Reports 欄には新しいレポート変数が表示されています。以下の例では、 GFA.Office の行を見ると、件数が 6 (オフィス フロアが 6 個) で面積の総和が 38777.78 m2 であり、延べ床面積の 46.15% であることが分かります。
用途タイプとしてランダム分布を使用する代わりに、分布を制御するマップ (ラスター) レイヤーを使用します。
シーン Tutorial_11_Reporting/scenes/reporting_04.cej を開きます。
都市の全体的な表現を制御したい場合にマップ レイヤーを使用することができます。シーン reporting_04.cej にはすでにこれから使用するマップ レイヤーが含まれています。 [Scene Editor] ウィンドウの中で Landuse Map レイヤーを表示に切り替え、[3D Viewport] ウィンドウに表示します。
attr Office = brightness > 0.66
attr Mixed = !Office && brightness > 0.33
attr Residential = !Office && !Mixed
attr landuseType =
case Office : "Office"
case Mixed : "Mixed"
else : "Residential"
最初の 3 つの属性はマップ レイヤーの輝度 (brightnrss) 値により制御されています。例えばマップ上の明るい場所では Office が True と評価されます。
結果的に中心部の明るい部分では Office 、中間部分では Mixed (Retail、Office、Residential) 、外側の部分では Residential がトリガーされることになります。
これにより、この都市全体に対するオフィスの延べ床面積 (GFA) は 18.8% から 23.9% に増加し、一方住居は 75.5% から 70.4% に減少したことが分かります。
レポート データをエクスポートするには以下の手順に従います。
レポート データをエクスポートする別の方法として、レポートをオブジェクト別に分類し、各カテゴリに対応する値を表示する.csvファイルを生成することです。

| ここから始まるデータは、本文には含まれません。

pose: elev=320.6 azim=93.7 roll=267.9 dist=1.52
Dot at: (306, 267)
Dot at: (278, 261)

一部のオブジェクトには複数のフロアが含まれており、.csvファイルには、各建物とフロアのそのカテゴリの金額が表示されます。
本チュートリアルでは、作成した都市 (または単一の建物) のデザインをレポート機能を使用してチューンナップする方法を紹介しました。どのような数値でもすべて汎用的にすべてルールに基づいてレポートに出力することができます。もちろんこれは 1 つの単純な例に過ぎませんが、レポートの活用法のアイデアのヒントとなれば幸いです。